Title: | AdvFS Support/Info/Questions Notefile |
Notice: | note 187 is Freq Asked Questions;note 7 is support policy |
Moderator: | DECWET::DADDAMIO |
Created: | Wed Jun 02 1993 |
Last Modified: | Fri Jun 06 1997 |
Last Successful Update: | Fri Jun 06 1997 |
Number of topics: | 1077 |
Total number of notes: | 4417 |
I ran into an odd bug the other day. We were adding some new storage to our crash dump server at the Atlanta CSC. Several filesystems wound up migrating to new homes. I did the migration with addvol/ rmvol which worked beautifully in all cases except one.

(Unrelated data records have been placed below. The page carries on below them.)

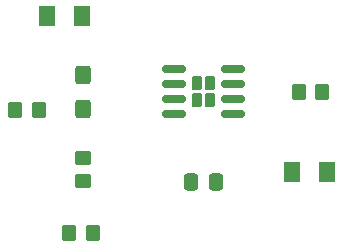
<source format=gbr>
%TF.GenerationSoftware,KiCad,Pcbnew,(6.0.10)*%
%TF.CreationDate,2023-02-23T16:05:15-08:00*%
%TF.ProjectId,lab4 Exercise 2,6c616234-2045-4786-9572-636973652032,rev?*%
%TF.SameCoordinates,Original*%
%TF.FileFunction,Paste,Top*%
%TF.FilePolarity,Positive*%
%FSLAX46Y46*%
G04 Gerber Fmt 4.6, Leading zero omitted, Abs format (unit mm)*
G04 Created by KiCad (PCBNEW (6.0.10)) date 2023-02-23 16:05:15*
%MOMM*%
%LPD*%
G01*
G04 APERTURE LIST*
G04 Aperture macros list*
%AMRoundRect*
0 Rectangle with rounded corners*
0 $1 Rounding radius*
0 $2 $3 $4 $5 $6 $7 $8 $9 X,Y pos of 4 corners*
0 Add a 4 corners polygon primitive as box body*
4,1,4,$2,$3,$4,$5,$6,$7,$8,$9,$2,$3,0*
0 Add four circle primitives for the rounded corners*
1,1,$1+$1,$2,$3*
1,1,$1+$1,$4,$5*
1,1,$1+$1,$6,$7*
1,1,$1+$1,$8,$9*
0 Add four rect primitives between the rounded corners*
20,1,$1+$1,$2,$3,$4,$5,0*
20,1,$1+$1,$4,$5,$6,$7,0*
20,1,$1+$1,$6,$7,$8,$9,0*
20,1,$1+$1,$8,$9,$2,$3,0*%
G04 Aperture macros list end*
%ADD10RoundRect,0.250000X0.337500X0.475000X-0.337500X0.475000X-0.337500X-0.475000X0.337500X-0.475000X0*%
%ADD11RoundRect,0.250000X-0.350000X-0.450000X0.350000X-0.450000X0.350000X0.450000X-0.350000X0.450000X0*%
%ADD12RoundRect,0.250001X0.462499X0.624999X-0.462499X0.624999X-0.462499X-0.624999X0.462499X-0.624999X0*%
%ADD13RoundRect,0.250000X0.450000X-0.350000X0.450000X0.350000X-0.450000X0.350000X-0.450000X-0.350000X0*%
%ADD14RoundRect,0.250000X0.425000X-0.537500X0.425000X0.537500X-0.425000X0.537500X-0.425000X-0.537500X0*%
%ADD15RoundRect,0.250000X0.350000X0.450000X-0.350000X0.450000X-0.350000X-0.450000X0.350000X-0.450000X0*%
%ADD16RoundRect,0.230000X-0.230000X-0.375000X0.230000X-0.375000X0.230000X0.375000X-0.230000X0.375000X0*%
%ADD17RoundRect,0.150000X-0.825000X-0.150000X0.825000X-0.150000X0.825000X0.150000X-0.825000X0.150000X0*%
%ADD18RoundRect,0.250001X-0.462499X-0.624999X0.462499X-0.624999X0.462499X0.624999X-0.462499X0.624999X0*%
G04 APERTURE END LIST*
D10*
%TO.C,C2*%
X153437500Y-109220000D03*
X151362500Y-109220000D03*
%TD*%
D11*
%TO.C,R4*%
X136472936Y-103140000D03*
X138472936Y-103140000D03*
%TD*%
D12*
%TO.C,D2*%
X142127500Y-95230000D03*
X139152500Y-95230000D03*
%TD*%
D13*
%TO.C,R2*%
X142240000Y-109210000D03*
X142240000Y-107210000D03*
%TD*%
D14*
%TO.C,C1*%
X142240000Y-103037500D03*
X142240000Y-100162500D03*
%TD*%
D15*
%TO.C,R1*%
X162460000Y-101600000D03*
X160460000Y-101600000D03*
%TD*%
%TO.C,R3*%
X143012936Y-113565000D03*
X141012936Y-113565000D03*
%TD*%
D16*
%TO.C,U1*%
X151830000Y-100850000D03*
X151830000Y-102350000D03*
X152970000Y-100850000D03*
X152970000Y-102350000D03*
D17*
X149925000Y-99695000D03*
X149925000Y-100965000D03*
X149925000Y-102235000D03*
X149925000Y-103505000D03*
X154875000Y-103505000D03*
X154875000Y-102235000D03*
X154875000Y-100965000D03*
X154875000Y-99695000D03*
%TD*%
D18*
%TO.C,D1*%
X159872500Y-108420000D03*
X162847500Y-108420000D03*
%TD*%
M02*

</source>
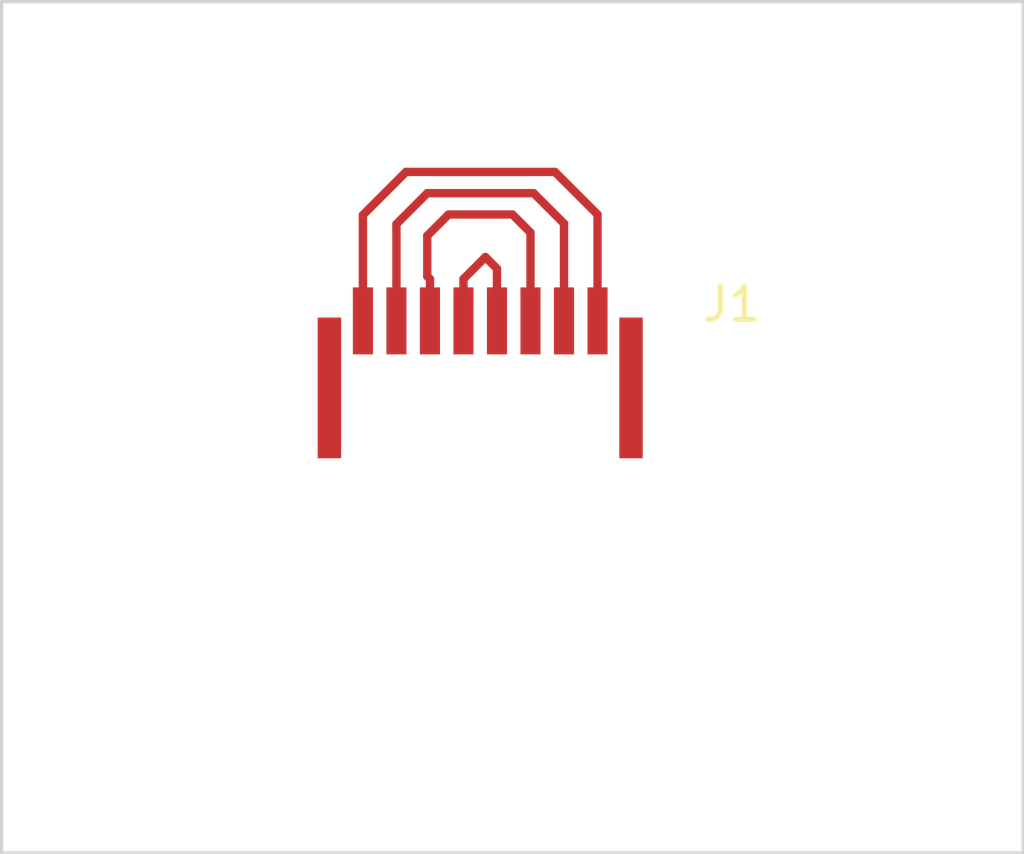
<source format=kicad_pcb>
(kicad_pcb (version 20171130) (host pcbnew "(5.1.4-0-10_14)")

  (general
    (thickness 1.6)
    (drawings 5)
    (tracks 21)
    (zones 0)
    (modules 1)
    (nets 5)
  )

  (page A4)
  (layers
    (0 F.Cu signal)
    (31 B.Cu signal)
    (32 B.Adhes user)
    (33 F.Adhes user)
    (34 B.Paste user)
    (35 F.Paste user)
    (36 B.SilkS user)
    (37 F.SilkS user)
    (38 B.Mask user)
    (39 F.Mask user)
    (40 Dwgs.User user)
    (41 Cmts.User user)
    (42 Eco1.User user)
    (43 Eco2.User user)
    (44 Edge.Cuts user)
    (45 Margin user)
    (46 B.CrtYd user)
    (47 F.CrtYd user)
    (48 B.Fab user)
    (49 F.Fab user)
  )

  (setup
    (last_trace_width 0.25)
    (trace_clearance 0.2)
    (zone_clearance 0.508)
    (zone_45_only no)
    (trace_min 0.2)
    (via_size 0.8)
    (via_drill 0.4)
    (via_min_size 0.4)
    (via_min_drill 0.3)
    (uvia_size 0.3)
    (uvia_drill 0.1)
    (uvias_allowed no)
    (uvia_min_size 0.2)
    (uvia_min_drill 0.1)
    (edge_width 0.05)
    (segment_width 0.2)
    (pcb_text_width 0.3)
    (pcb_text_size 1.5 1.5)
    (mod_edge_width 0.12)
    (mod_text_size 1 1)
    (mod_text_width 0.15)
    (pad_size 0.7 4.199999)
    (pad_drill 0)
    (pad_to_mask_clearance 0.051)
    (solder_mask_min_width 0.25)
    (aux_axis_origin 0 0)
    (visible_elements FFFFFF7F)
    (pcbplotparams
      (layerselection 0x010fc_ffffffff)
      (usegerberextensions false)
      (usegerberattributes false)
      (usegerberadvancedattributes false)
      (creategerberjobfile false)
      (excludeedgelayer true)
      (linewidth 0.100000)
      (plotframeref false)
      (viasonmask false)
      (mode 1)
      (useauxorigin false)
      (hpglpennumber 1)
      (hpglpenspeed 20)
      (hpglpendiameter 15.000000)
      (psnegative false)
      (psa4output false)
      (plotreference true)
      (plotvalue true)
      (plotinvisibletext false)
      (padsonsilk false)
      (subtractmaskfromsilk false)
      (outputformat 1)
      (mirror false)
      (drillshape 1)
      (scaleselection 1)
      (outputdirectory ""))
  )

  (net 0 "")
  (net 1 "Net-(J1-Pad1)")
  (net 2 "Net-(J1-Pad4)")
  (net 3 "Net-(J1-Pad3)")
  (net 4 "Net-(J1-Pad2)")

  (net_class Default "This is the default net class."
    (clearance 0.2)
    (trace_width 0.25)
    (via_dia 0.8)
    (via_drill 0.4)
    (uvia_dia 0.3)
    (uvia_drill 0.1)
    (add_net "Net-(J1-Pad1)")
    (add_net "Net-(J1-Pad10)")
    (add_net "Net-(J1-Pad2)")
    (add_net "Net-(J1-Pad3)")
    (add_net "Net-(J1-Pad4)")
    (add_net "Net-(J1-Pad9)")
  )

  (module HFW8R-1STE1LF:HFW8R-1STE1LF (layer F.Cu) (tedit 5DADDFB4) (tstamp 5DADE0E3)
    (at 137.16 98.425)
    (path /5DAEE34F)
    (fp_text reference J1 (at 4 -0.5) (layer F.SilkS)
      (effects (font (size 1 1) (thickness 0.15)))
    )
    (fp_text value Conn_01x10_Male (at -2.5 -2) (layer F.Fab)
      (effects (font (size 1 1) (thickness 0.15)))
    )
    (fp_line (start 1.5 5.5) (end 1.5 0.5) (layer F.Fab) (width 0.12))
    (fp_line (start -8.5 5.5) (end 1.5 5.5) (layer F.Fab) (width 0.12))
    (fp_line (start -8.5 0.5) (end -8.5 5.5) (layer F.Fab) (width 0.12))
    (fp_line (start 1.5 0.5) (end -8.5 0.5) (layer F.Fab) (width 0.12))
    (pad 10 smd rect (at 1 2) (size 0.7 4.2) (layers F.Cu F.Paste F.Mask))
    (pad 9 smd rect (at -8 2) (size 0.7 4.2) (layers F.Cu F.Paste F.Mask))
    (pad 8 smd rect (at -7 0) (size 0.6 2) (layers F.Cu F.Paste F.Mask)
      (net 1 "Net-(J1-Pad1)"))
    (pad 7 smd rect (at -6 0) (size 0.6 2) (layers F.Cu F.Paste F.Mask)
      (net 4 "Net-(J1-Pad2)"))
    (pad 6 smd rect (at -5 0) (size 0.6 2) (layers F.Cu F.Paste F.Mask)
      (net 3 "Net-(J1-Pad3)"))
    (pad 5 smd rect (at -4 0) (size 0.6 2) (layers F.Cu F.Paste F.Mask)
      (net 2 "Net-(J1-Pad4)"))
    (pad 4 smd rect (at -3 0) (size 0.6 2) (layers F.Cu F.Paste F.Mask)
      (net 2 "Net-(J1-Pad4)"))
    (pad 3 smd rect (at -2 0) (size 0.6 2) (layers F.Cu F.Paste F.Mask)
      (net 3 "Net-(J1-Pad3)"))
    (pad 2 smd rect (at -1 0) (size 0.6 2) (layers F.Cu F.Paste F.Mask)
      (net 4 "Net-(J1-Pad2)"))
    (pad 1 smd rect (at 0 0) (size 0.6 2) (layers F.Cu F.Paste F.Mask)
      (net 1 "Net-(J1-Pad1)"))
    (model ${KIPRJMOD}/3d/HFW8R-1STE1LF.stp
      (offset (xyz 7.5 -0.5 1.91))
      (scale (xyz 1 1 1))
      (rotate (xyz 90 0 0))
    )
  )

  (gr_line (start 119.38 114.3) (end 119.38 101.6) (layer Edge.Cuts) (width 0.1))
  (gr_line (start 149.86 114.3) (end 119.38 114.3) (layer Edge.Cuts) (width 0.1))
  (gr_line (start 149.86 88.9) (end 149.86 114.3) (layer Edge.Cuts) (width 0.1))
  (gr_line (start 119.38 88.9) (end 149.86 88.9) (layer Edge.Cuts) (width 0.1))
  (gr_line (start 119.38 101.6) (end 119.38 88.9) (layer Edge.Cuts) (width 0.1))

  (segment (start 130.16 98.425) (end 130.16 95.265) (width 0.25) (layer F.Cu) (net 1))
  (segment (start 130.16 95.265) (end 131.445 93.98) (width 0.25) (layer F.Cu) (net 1))
  (segment (start 131.445 93.98) (end 135.89 93.98) (width 0.25) (layer F.Cu) (net 1))
  (segment (start 135.89 93.98) (end 137.16 95.25) (width 0.25) (layer F.Cu) (net 1))
  (segment (start 137.16 95.25) (end 137.16 98.425) (width 0.25) (layer F.Cu) (net 1))
  (segment (start 133.16 97.175) (end 133.815 96.52) (width 0.25) (layer F.Cu) (net 2))
  (segment (start 133.16 98.425) (end 133.16 97.175) (width 0.25) (layer F.Cu) (net 2))
  (segment (start 134.16 96.865) (end 134.16 98.425) (width 0.25) (layer F.Cu) (net 2))
  (segment (start 133.815 96.52) (end 134.16 96.865) (width 0.25) (layer F.Cu) (net 2))
  (segment (start 135.16 95.79) (end 135.16 98.425) (width 0.25) (layer F.Cu) (net 3))
  (segment (start 132.16 98.425) (end 132.16 97.175) (width 0.25) (layer F.Cu) (net 3))
  (segment (start 132.715 95.25) (end 134.62 95.25) (width 0.25) (layer F.Cu) (net 3))
  (segment (start 132.08 95.885) (end 132.715 95.25) (width 0.25) (layer F.Cu) (net 3))
  (segment (start 134.62 95.25) (end 135.16 95.79) (width 0.25) (layer F.Cu) (net 3))
  (segment (start 132.08 97.095) (end 132.08 95.885) (width 0.25) (layer F.Cu) (net 3))
  (segment (start 132.16 97.175) (end 132.08 97.095) (width 0.25) (layer F.Cu) (net 3))
  (segment (start 136.16 95.52) (end 136.16 98.425) (width 0.25) (layer F.Cu) (net 4))
  (segment (start 135.255 94.615) (end 136.16 95.52) (width 0.25) (layer F.Cu) (net 4))
  (segment (start 131.16 95.535) (end 132.08 94.615) (width 0.25) (layer F.Cu) (net 4))
  (segment (start 132.08 94.615) (end 135.255 94.615) (width 0.25) (layer F.Cu) (net 4))
  (segment (start 131.16 98.425) (end 131.16 95.535) (width 0.25) (layer F.Cu) (net 4))

)

</source>
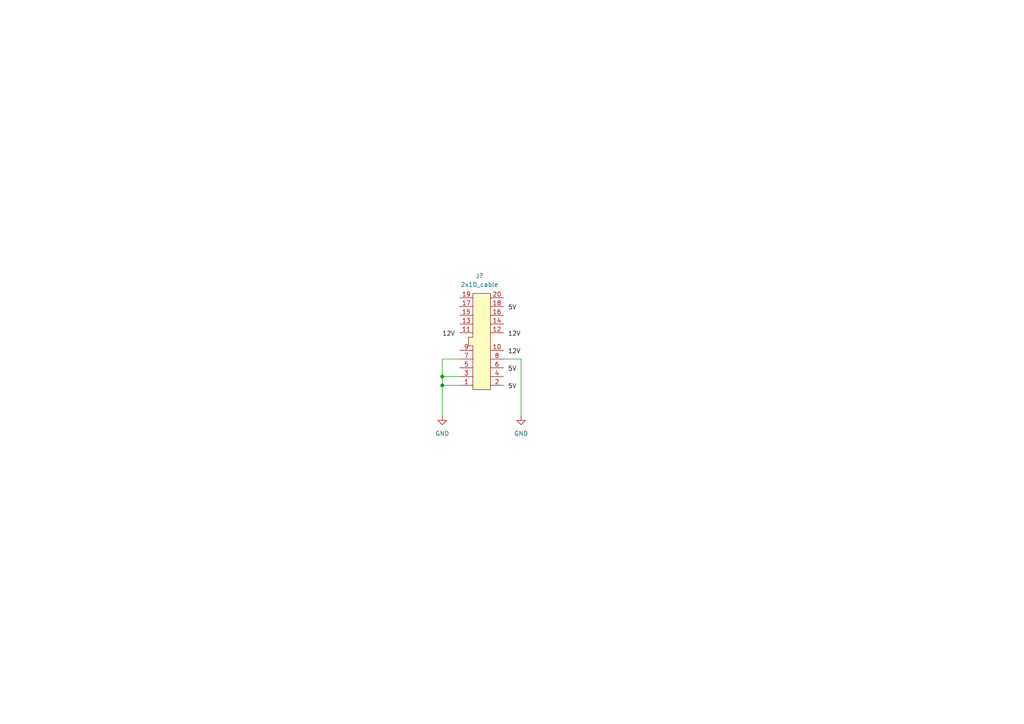
<source format=kicad_sch>
(kicad_sch (version 20211123) (generator eeschema)

  (uuid f3f1ee3c-038e-4d6c-a528-f5dab39ae8b1)

  (paper "A4")

  

  (junction (at 128.27 109.22) (diameter 0) (color 0 0 0 0)
    (uuid 7ae807d3-6bad-4ee5-9d60-5c90209a6f8a)
  )
  (junction (at 128.27 111.76) (diameter 0) (color 0 0 0 0)
    (uuid ab6a705f-d22e-42a1-a200-dbe387f08f7f)
  )

  (wire (pts (xy 133.35 111.76) (xy 128.27 111.76))
    (stroke (width 0) (type default) (color 0 0 0 0))
    (uuid 29648d93-4291-4925-8825-1107c0be2d55)
  )
  (wire (pts (xy 146.05 104.14) (xy 151.13 104.14))
    (stroke (width 0) (type default) (color 0 0 0 0))
    (uuid 360da176-8fb7-495c-b5bf-10b43992d024)
  )
  (wire (pts (xy 128.27 109.22) (xy 128.27 111.76))
    (stroke (width 0) (type default) (color 0 0 0 0))
    (uuid 5f7e540a-5e68-4be6-bc90-4f0c7731ebff)
  )
  (wire (pts (xy 133.35 104.14) (xy 128.27 104.14))
    (stroke (width 0) (type default) (color 0 0 0 0))
    (uuid 6e58ca2d-64fd-40dd-9cbc-d3d8efada630)
  )
  (wire (pts (xy 128.27 111.76) (xy 128.27 120.65))
    (stroke (width 0) (type default) (color 0 0 0 0))
    (uuid c94320d3-ec13-4962-9390-46749c65b09f)
  )
  (wire (pts (xy 128.27 104.14) (xy 128.27 109.22))
    (stroke (width 0) (type default) (color 0 0 0 0))
    (uuid e9b4da34-0a86-4405-afa9-1e1e82d54e51)
  )
  (wire (pts (xy 151.13 104.14) (xy 151.13 120.65))
    (stroke (width 0) (type default) (color 0 0 0 0))
    (uuid ea4800ca-ae8f-4da9-9636-bf678eb4b08e)
  )
  (wire (pts (xy 133.35 109.22) (xy 128.27 109.22))
    (stroke (width 0) (type default) (color 0 0 0 0))
    (uuid f414e3fa-9932-48fb-ad6e-e6ce0b962fe4)
  )

  (label "12V" (at 128.27 97.79 0)
    (effects (font (size 1.27 1.27)) (justify left bottom))
    (uuid 519212c9-e08a-4d2c-8cfd-8e865ced1a8f)
  )
  (label "12V" (at 147.32 102.87 0)
    (effects (font (size 1.27 1.27)) (justify left bottom))
    (uuid a3af7dd6-b164-442f-98e7-37cb9e1d03aa)
  )
  (label "5V" (at 147.32 90.17 0)
    (effects (font (size 1.27 1.27)) (justify left bottom))
    (uuid b2053167-10b6-42e8-bb3e-b7df840b8f8b)
  )
  (label "5V" (at 147.32 113.03 0)
    (effects (font (size 1.27 1.27)) (justify left bottom))
    (uuid b2d32ae9-e5a1-40ae-a66c-754580b68d76)
  )
  (label "5V" (at 147.32 107.95 0)
    (effects (font (size 1.27 1.27)) (justify left bottom))
    (uuid c1b3eb67-7115-4e87-a891-674212e29140)
  )
  (label "12V" (at 147.32 97.79 0)
    (effects (font (size 1.27 1.27)) (justify left bottom))
    (uuid e40e7c91-a1ce-432c-a8cc-3deee2eef0b1)
  )

  (symbol (lib_id "power:GND") (at 128.27 120.65 0) (unit 1)
    (in_bom yes) (on_board yes) (fields_autoplaced)
    (uuid 0e6df805-d4ee-4329-a0d6-6a00996519de)
    (property "Reference" "#PWR?" (id 0) (at 128.27 127 0)
      (effects (font (size 1.27 1.27)) hide)
    )
    (property "Value" "GND" (id 1) (at 128.27 125.73 0))
    (property "Footprint" "" (id 2) (at 128.27 120.65 0)
      (effects (font (size 1.27 1.27)) hide)
    )
    (property "Datasheet" "" (id 3) (at 128.27 120.65 0)
      (effects (font (size 1.27 1.27)) hide)
    )
    (pin "1" (uuid 5791a1b8-34d9-4d46-b70a-8d5239fcef25))
  )

  (symbol (lib_id "Treadmill:2x10_cable") (at 139.7 99.06 0) (unit 1)
    (in_bom yes) (on_board yes) (fields_autoplaced)
    (uuid c1eb9524-5a28-44dc-9a31-f9c676e4534a)
    (property "Reference" "J?" (id 0) (at 139.065 80.01 0))
    (property "Value" "2x10_cable" (id 1) (at 139.065 82.55 0))
    (property "Footprint" "" (id 2) (at 111.76 99.06 0)
      (effects (font (size 1.27 1.27)) hide)
    )
    (property "Datasheet" "~" (id 3) (at 111.76 99.06 0)
      (effects (font (size 1.27 1.27)) hide)
    )
    (pin "1" (uuid 7b810a9c-a419-4bd8-9970-2a2a9380a0e8))
    (pin "10" (uuid 74b9e302-b861-4521-8b3b-0c1e4798562d))
    (pin "11" (uuid 8ca9476e-17ad-4057-8df5-8b786d5d2c7b))
    (pin "12" (uuid 03a89b57-d3f4-4a31-be50-821a1329cd0b))
    (pin "13" (uuid 981924ae-00de-4931-8c81-0498b227ae5a))
    (pin "14" (uuid 37a63dc3-ff4f-4ce5-8dc8-937bc1584700))
    (pin "15" (uuid d80ee71d-36c3-4995-a021-01910396dc3e))
    (pin "16" (uuid 063e77f5-a0b0-4187-9867-5b0044287fb2))
    (pin "17" (uuid e49ea021-18e1-4df7-85f1-4e847361cd8b))
    (pin "18" (uuid 4a7f1075-8efd-470d-931c-2e9ef615e64f))
    (pin "19" (uuid d868464c-cc76-48e4-a508-da1f5bce33bf))
    (pin "2" (uuid 410a4135-0a4e-41ce-b80c-702969caf12c))
    (pin "20" (uuid 4346cf31-a791-426b-92b3-f957c91b0ef2))
    (pin "3" (uuid fa417b6e-fc4f-44b6-bb71-674486ae11b5))
    (pin "4" (uuid c3206e34-799a-4956-919b-7bdf18095e33))
    (pin "5" (uuid c62663d2-ef4e-450e-858b-d5f1016d488d))
    (pin "6" (uuid 99557762-0268-4f66-acd6-ab21bb5bc2ff))
    (pin "7" (uuid f649e1a5-4d5d-482e-ba63-4faf0d2ea1bc))
    (pin "8" (uuid 2fa34d94-35b8-4487-baf6-6305ed92ca09))
    (pin "9" (uuid 6337f1da-2e55-48b0-9139-8a88d6af0e0a))
  )

  (symbol (lib_id "power:GND") (at 151.13 120.65 0) (unit 1)
    (in_bom yes) (on_board yes) (fields_autoplaced)
    (uuid d7fd4b4a-ec9e-487f-90f0-c0c86ce4abb0)
    (property "Reference" "#PWR?" (id 0) (at 151.13 127 0)
      (effects (font (size 1.27 1.27)) hide)
    )
    (property "Value" "GND" (id 1) (at 151.13 125.73 0))
    (property "Footprint" "" (id 2) (at 151.13 120.65 0)
      (effects (font (size 1.27 1.27)) hide)
    )
    (property "Datasheet" "" (id 3) (at 151.13 120.65 0)
      (effects (font (size 1.27 1.27)) hide)
    )
    (pin "1" (uuid 5722ea70-6fab-427e-b677-3c0d43c3c1b0))
  )

  (sheet_instances
    (path "/" (page "1"))
  )

  (symbol_instances
    (path "/0e6df805-d4ee-4329-a0d6-6a00996519de"
      (reference "#PWR?") (unit 1) (value "GND") (footprint "")
    )
    (path "/d7fd4b4a-ec9e-487f-90f0-c0c86ce4abb0"
      (reference "#PWR?") (unit 1) (value "GND") (footprint "")
    )
    (path "/c1eb9524-5a28-44dc-9a31-f9c676e4534a"
      (reference "J?") (unit 1) (value "2x10_cable") (footprint "")
    )
  )
)

</source>
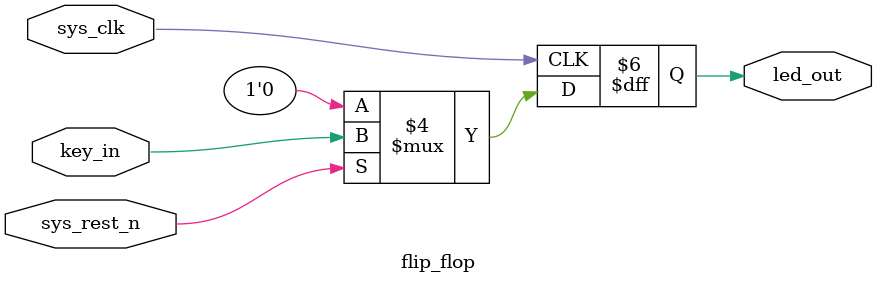
<source format=v>
module flip_flop (
    input wire sys_clk,
    input wire sys_rest_n,
    input wire key_in,
    output reg led_out
);
    
//sync
always@ (posedge sys_clk)
    
    if(sys_rest_n == 1'b0)
        led_out <= 1'b0;
    else
        led_out <= key_in;

//async

/*

always@(posedge sys_clk or negedge sys_rest_n)

    if(sys_rest_n == 1'b0)
        led_out <= 1'b0;
    else 
        led_out <= key_in;

*/
endmodule
</source>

A domain consisted of three volumes, each an RZ29-B. It was about 50% full, with the three volumes being about 65%, 55%, and 30% full respectively. I was moving it to a single volume 12-GB stripe set on an HSZ50. The domain was otherwise inactive at the time. I addvol'd the stripe set -- no problem. I rmvol'd the first RZ29B -- no problem. I rmvol'd the second RZ29B, and got the error message E_CANT_MIGRATE_HOLE, complaining about one of the vmcore files I was moving. Since this is a crash dump server, there are lots of huge sparse files on it. However, the file it called out was by no means the largest sparse file. I tried rmvol'ing the third RZ29B and it complained about the same file. I moved this file to another filesystem. I tried again to rmvol the second RZ29B and it gave me the same error message on another file. I removed this file and tried again. It complained about a third file. I removed that one too, and the rmvol succeeded. I then tried again to rmvol the third volume and it succeeded. The domain was entirely migrated to the new stripe set. Any ideas on this? Unfortunately, I had to destroy the evidence (this was a production machine and I had to get it back up quickly.) Martin Moore Digital UNIX Support
T.R | Title | User | Personal Name | Date | Lines |
---|---|---|---|---|---|
1058.1 | Try a balance - it seems to work for me | UNIFIX::HARRIS | Juggling has its ups and downs | Mon May 12 1997 06:46 | 16 |
As to why, I don't know, but I've experienced a similar problem in the past (in my case it was a domain where I analyzed CLD crash dumps when I worked in USEG). I was constantly adding and removing partitions from the domain, as I shifted from needing more space for crash dump to needing more space for test file systems and back again. Anyway, I got around the problem by doing a balance on the domain. It is my guess that the balance moved things around and as a side effect defrag'ed a few things. After that I was able to do my rmvol's with out a problem. Maybe the same effect could have occurred if I had defragmented the domain. I don't know. So maybe this can be a workaround for you. Someone else will have to try to answer the question of why. Bob Harris | |||||
1058.2 | DECWET::MARTIN | Mon May 12 1997 16:10 | 22 | ||
Well, I've poked around and come up with a little bit of info. First, you should be able to use addvol, rmvol, defragment, and balance on file systems that are active and busy. So, in theory, you could have had this machine up and available to users while doing this transfer. Note the key words "in theory". We had a problem with defragment where it would look up the extent table of a file, then a user would modify the file (truncation would cause the problem easiest), *then* defragment would attempt to move it, which would fail because it thought that there was data there that was no longer there. We fixed this by just ignoring the error, on the assumption that it would be OK on the next pass, and besides, if the file didn't get defragged, it wasn't that big a deal. I haven't investigated rmvol to see what its migration scheme is like. Since you say the file domain was quiescent while the rmvol was happening, that can't have been the problem. I would highly recommend opening a QAR against rmvol, so we can allocate engineering efforts into fixing this. I'm really curious if this might have worked had you just tried to run rmvol a second time. --Ken | |||||
1058.3 | RHETT::MOORE | Tue May 13 1997 05:45 | 6 | ||
re .2 -- I actually did try the failing rmvol more than once (though I didn't mention that in the original post.) It acted the same way each time. Martin | |||||
1058.4 | DECWET::MARTIN | Tue May 13 1997 13:02 | 4 | ||
Interesting. Definitely a bug in rmvol, then. (Well, it's a bug either way, but that's more information to help solve it....) A QAR would be much appreciated. | |||||
1058.5 | RHETT::MOORE | Tue May 13 1997 13:43 | 3 | ||
Entered as QAR 52975. Martin |